[Dataset rows]
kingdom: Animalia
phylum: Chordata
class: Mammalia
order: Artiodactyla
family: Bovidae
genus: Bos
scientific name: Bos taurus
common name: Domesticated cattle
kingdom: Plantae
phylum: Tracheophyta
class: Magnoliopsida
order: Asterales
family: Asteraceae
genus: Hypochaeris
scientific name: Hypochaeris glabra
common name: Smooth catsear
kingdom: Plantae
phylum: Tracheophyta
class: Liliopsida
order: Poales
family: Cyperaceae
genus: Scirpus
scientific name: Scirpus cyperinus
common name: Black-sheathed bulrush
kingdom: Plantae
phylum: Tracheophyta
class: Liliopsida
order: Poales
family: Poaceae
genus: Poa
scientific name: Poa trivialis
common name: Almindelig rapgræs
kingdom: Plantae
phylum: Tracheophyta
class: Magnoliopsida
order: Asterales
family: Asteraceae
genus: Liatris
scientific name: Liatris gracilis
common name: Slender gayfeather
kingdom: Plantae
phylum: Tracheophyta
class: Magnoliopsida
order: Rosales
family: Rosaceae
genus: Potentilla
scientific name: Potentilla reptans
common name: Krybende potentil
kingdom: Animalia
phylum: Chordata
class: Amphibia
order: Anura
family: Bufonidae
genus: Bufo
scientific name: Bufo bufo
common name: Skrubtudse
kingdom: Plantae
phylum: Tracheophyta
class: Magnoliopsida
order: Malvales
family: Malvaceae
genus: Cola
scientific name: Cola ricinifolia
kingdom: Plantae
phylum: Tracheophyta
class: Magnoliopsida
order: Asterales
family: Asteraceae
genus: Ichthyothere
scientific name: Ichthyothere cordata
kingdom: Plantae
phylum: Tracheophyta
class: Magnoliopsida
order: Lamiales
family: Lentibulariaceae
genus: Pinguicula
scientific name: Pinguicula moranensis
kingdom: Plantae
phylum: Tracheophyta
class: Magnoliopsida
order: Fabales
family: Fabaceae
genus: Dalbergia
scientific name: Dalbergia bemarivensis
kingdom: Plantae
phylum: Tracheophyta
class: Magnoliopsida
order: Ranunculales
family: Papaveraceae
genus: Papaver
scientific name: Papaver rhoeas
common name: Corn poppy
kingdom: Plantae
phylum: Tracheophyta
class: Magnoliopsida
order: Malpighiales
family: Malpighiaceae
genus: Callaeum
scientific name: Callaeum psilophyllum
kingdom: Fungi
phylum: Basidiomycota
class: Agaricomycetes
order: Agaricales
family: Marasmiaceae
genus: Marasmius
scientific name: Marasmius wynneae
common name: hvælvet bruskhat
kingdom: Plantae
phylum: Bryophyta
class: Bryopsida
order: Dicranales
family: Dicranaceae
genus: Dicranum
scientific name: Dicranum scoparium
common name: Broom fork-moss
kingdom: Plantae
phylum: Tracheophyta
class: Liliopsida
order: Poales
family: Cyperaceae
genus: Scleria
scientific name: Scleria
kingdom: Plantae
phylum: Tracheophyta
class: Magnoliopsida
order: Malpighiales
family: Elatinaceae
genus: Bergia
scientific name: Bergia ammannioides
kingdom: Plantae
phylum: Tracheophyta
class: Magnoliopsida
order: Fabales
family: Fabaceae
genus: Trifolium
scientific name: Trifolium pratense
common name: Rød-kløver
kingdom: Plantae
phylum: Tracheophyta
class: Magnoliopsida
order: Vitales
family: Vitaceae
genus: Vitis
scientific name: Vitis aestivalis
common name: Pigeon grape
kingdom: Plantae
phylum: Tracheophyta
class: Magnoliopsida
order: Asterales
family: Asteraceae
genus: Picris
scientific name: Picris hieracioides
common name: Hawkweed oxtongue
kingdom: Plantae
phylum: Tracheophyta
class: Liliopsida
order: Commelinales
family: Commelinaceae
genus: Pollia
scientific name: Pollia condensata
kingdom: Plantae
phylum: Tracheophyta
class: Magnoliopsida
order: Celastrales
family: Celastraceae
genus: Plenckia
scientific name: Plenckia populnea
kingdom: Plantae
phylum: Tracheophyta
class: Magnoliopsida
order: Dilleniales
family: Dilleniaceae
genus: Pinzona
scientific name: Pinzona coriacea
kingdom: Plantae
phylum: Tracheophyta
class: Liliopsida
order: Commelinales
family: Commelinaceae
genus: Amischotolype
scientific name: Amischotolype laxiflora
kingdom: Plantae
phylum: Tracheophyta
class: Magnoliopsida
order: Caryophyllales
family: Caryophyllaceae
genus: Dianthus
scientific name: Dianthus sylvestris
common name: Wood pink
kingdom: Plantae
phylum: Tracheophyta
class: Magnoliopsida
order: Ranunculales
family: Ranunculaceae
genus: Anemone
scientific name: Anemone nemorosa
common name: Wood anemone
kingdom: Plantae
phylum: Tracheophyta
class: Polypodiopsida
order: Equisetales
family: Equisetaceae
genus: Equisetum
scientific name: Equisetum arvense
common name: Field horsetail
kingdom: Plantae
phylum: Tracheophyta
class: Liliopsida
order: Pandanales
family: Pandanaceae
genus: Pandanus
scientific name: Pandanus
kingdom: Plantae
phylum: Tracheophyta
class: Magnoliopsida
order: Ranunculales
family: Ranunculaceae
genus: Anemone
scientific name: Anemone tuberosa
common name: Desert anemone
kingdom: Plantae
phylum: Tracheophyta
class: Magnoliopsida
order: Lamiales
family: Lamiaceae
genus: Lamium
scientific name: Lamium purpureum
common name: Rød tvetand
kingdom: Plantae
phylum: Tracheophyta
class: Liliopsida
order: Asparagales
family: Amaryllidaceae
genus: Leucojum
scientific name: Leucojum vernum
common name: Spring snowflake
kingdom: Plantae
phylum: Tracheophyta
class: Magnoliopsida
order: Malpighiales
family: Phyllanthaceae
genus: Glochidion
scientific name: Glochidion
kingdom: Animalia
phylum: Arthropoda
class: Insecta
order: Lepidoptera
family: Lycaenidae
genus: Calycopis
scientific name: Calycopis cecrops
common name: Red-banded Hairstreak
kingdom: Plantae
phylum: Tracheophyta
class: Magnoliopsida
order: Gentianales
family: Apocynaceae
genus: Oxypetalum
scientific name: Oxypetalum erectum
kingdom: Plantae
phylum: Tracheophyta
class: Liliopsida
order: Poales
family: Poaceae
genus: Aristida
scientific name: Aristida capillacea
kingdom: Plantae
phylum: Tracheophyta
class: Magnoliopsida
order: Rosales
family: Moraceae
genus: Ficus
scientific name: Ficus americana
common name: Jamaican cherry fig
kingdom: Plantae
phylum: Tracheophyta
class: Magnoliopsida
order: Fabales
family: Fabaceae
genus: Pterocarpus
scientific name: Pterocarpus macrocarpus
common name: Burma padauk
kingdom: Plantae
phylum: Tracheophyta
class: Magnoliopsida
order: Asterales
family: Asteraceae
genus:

→ **What the task requires**
Can you give the data above again with every "scientific name" swapped for "species" and nothing else changed?

→ **Answer**
kingdom: Animalia
phylum: Chordata
class: Mammalia
order: Artiodactyla
family: Bovidae
genus: Bos
species: Bos taurus
common name: Domesticated cattle
kingdom: Plantae
phylum: Tracheophyta
class: Magnoliopsida
order: Asterales
family: Asteraceae
genus: Hypochaeris
species: Hypochaeris glabra
common name: Smooth catsear
kingdom: Plantae
phylum: Tracheophyta
class: Liliopsida
order: Poales
family: Cyperaceae
genus: Scirpus
species: Scirpus cyperinus
common name: Black-sheathed bulrush
kingdom: Plantae
phylum: Tracheophyta
class: Liliopsida
order: Poales
family: Poaceae
genus: Poa
species: Poa trivialis
common name: Almindelig rapgræs
kingdom: Plantae
phylum: Tracheophyta
class: Magnoliopsida
order: Asterales
family: Asteraceae
genus: Liatris
species: Liatris gracilis
common name: Slender gayfeather
kingdom: Plantae
phylum: Tracheophyta
class: Magnoliopsida
order: Rosales
family: Rosaceae
genus: Potentilla
species: Potentilla reptans
common name: Krybende potentil
kingdom: Animalia
phylum: Chordata
class: Amphibia
order: Anura
family: Bufonidae
genus: Bufo
species: Bufo bufo
common name: Skrubtudse
kingdom: Plantae
phylum: Tracheophyta
class: Magnoliopsida
order: Malvales
family: Malvaceae
genus: Cola
species: Cola ricinifolia
kingdom: Plantae
phylum: Tracheophyta
class: Magnoliopsida
order: Asterales
family: Asteraceae
genus: Ichthyothere
species: Ichthyothere cordata
kingdom: Plantae
phylum: Tracheophyta
class: Magnoliopsida
order: Lamiales
family: Lentibulariaceae
genus: Pinguicula
species: Pinguicula moranensis
kingdom: Plantae
phylum: Tracheophyta
class: Magnoliopsida
order: Fabales
family: Fabaceae
genus: Dalbergia
species: Dalbergia bemarivensis
kingdom: Plantae
phylum: Tracheophyta
class: Magnoliopsida
order: Ranunculales
family: Papaveraceae
genus: Papaver
species: Papaver rhoeas
common name: Corn poppy
kingdom: Plantae
phylum: Tracheophyta
class: Magnoliopsida
order: Malpighiales
family: Malpighiaceae
genus: Callaeum
species: Callaeum psilophyllum
kingdom: Fungi
phylum: Basidiomycota
class: Agaricomycetes
order: Agaricales
family: Marasmiaceae
genus: Marasmius
species: Marasmius wynneae
common name: hvælvet bruskhat
kingdom: Plantae
phylum: Bryophyta
class: Bryopsida
order: Dicranales
family: Dicranaceae
genus: Dicranum
species: Dicranum scoparium
common name: Broom fork-moss
kingdom: Plantae
phylum: Tracheophyta
class: Liliopsida
order: Poales
family: Cyperaceae
genus: Scleria
species: Scleria
kingdom: Plantae
phylum: Tracheophyta
class: Magnoliopsida
order: Malpighiales
family: Elatinaceae
genus: Bergia
species: Bergia ammannioides
kingdom: Plantae
phylum: Tracheophyta
class: Magnoliopsida
order: Fabales
family: Fabaceae
genus: Trifolium
species: Trifolium pratense
common name: Rød-kløver
kingdom: Plantae
phylum: Tracheophyta
class: Magnoliopsida
order: Vitales
family: Vitaceae
genus: Vitis
species: Vitis aestivalis
common name: Pigeon grape
kingdom: Plantae
phylum: Tracheophyta
class: Magnoliopsida
order: Asterales
family: Asteraceae
genus: Picris
species: Picris hieracioides
common name: Hawkweed oxtongue
kingdom: Plantae
phylum: Tracheophyta
class: Liliopsida
order: Commelinales
family: Commelinaceae
genus: Pollia
species: Pollia condensata
kingdom: Plantae
phylum: Tracheophyta
class: Magnoliopsida
order: Celastrales
family: Celastraceae
genus: Plenckia
species: Plenckia populnea
kingdom: Plantae
phylum: Tracheophyta
class: Magnoliopsida
order: Dilleniales
family: Dilleniaceae
genus: Pinzona
species: Pinzona coriacea
kingdom: Plantae
phylum: Tracheophyta
class: Liliopsida
order: Commelinales
family: Commelinaceae
genus: Amischotolype
species: Amischotolype laxiflora
kingdom: Plantae
phylum: Tracheophyta
class: Magnoliopsida
order: Caryophyllales
family: Caryophyllaceae
genus: Dianthus
species: Dianthus sylvestris
common name: Wood pink
kingdom: Plantae
phylum: Tracheophyta
class: Magnoliopsida
order: Ranunculales
family: Ranunculaceae
genus: Anemone
species: Anemone nemorosa
common name: Wood anemone
kingdom: Plantae
phylum: Tracheophyta
class: Polypodiopsida
order: Equisetales
family: Equisetaceae
genus: Equisetum
species: Equisetum arvense
common name: Field horsetail
kingdom: Plantae
phylum: Tracheophyta
class: Liliopsida
order: Pandanales
family: Pandanaceae
genus: Pandanus
species: Pandanus
kingdom: Plantae
phylum: Tracheophyta
class: Magnoliopsida
order: Ranunculales
family: Ranunculaceae
genus: Anemone
species: Anemone tuberosa
common name: Desert anemone
kingdom: Plantae
phylum: Tracheophyta
class: Magnoliopsida
order: Lamiales
family: Lamiaceae
genus: Lamium
species: Lamium purpureum
common name: Rød tvetand
kingdom: Plantae
phylum: Tracheophyta
class: Liliopsida
order: Asparagales
family: Amaryllidaceae
genus: Leucojum
species: Leucojum vernum
common name: Spring snowflake
kingdom: Plantae
phylum: Tracheophyta
class: Magnoliopsida
order: Malpighiales
family: Phyllanthaceae
genus: Glochidion
species: Glochidion
kingdom: Animalia
phylum: Arthropoda
class: Insecta
order: Lepidoptera
family: Lycaenidae
genus: Calycopis
species: Calycopis cecrops
common name: Red-banded Hairstreak
kingdom: Plantae
phylum: Tracheophyta
class: Magnoliopsida
order: Gentianales
family: Apocynaceae
genus: Oxypetalum
species: Oxypetalum erectum
kingdom: Plantae
phylum: Tracheophyta
class: Liliopsida
order: Poales
family: Poaceae
genus: Aristida
species: Aristida capillacea
kingdom: Plantae
phylum: Tracheophyta
class: Magnoliopsida
order: Rosales
family: Moraceae
genus: Ficus
species: Ficus americana
common name: Jamaican cherry fig
kingdom: Plantae
phylum: Tracheophyta
class: Magnoliopsida
order: Fabales
family: Fabaceae
genus: Pterocarpus
species: Pterocarpus macrocarpus
common name: Burma padauk
kingdom: Plantae
phylum: Tracheophyta
class: Magnoliopsida
order: Asterales
family: Asteraceae
genus:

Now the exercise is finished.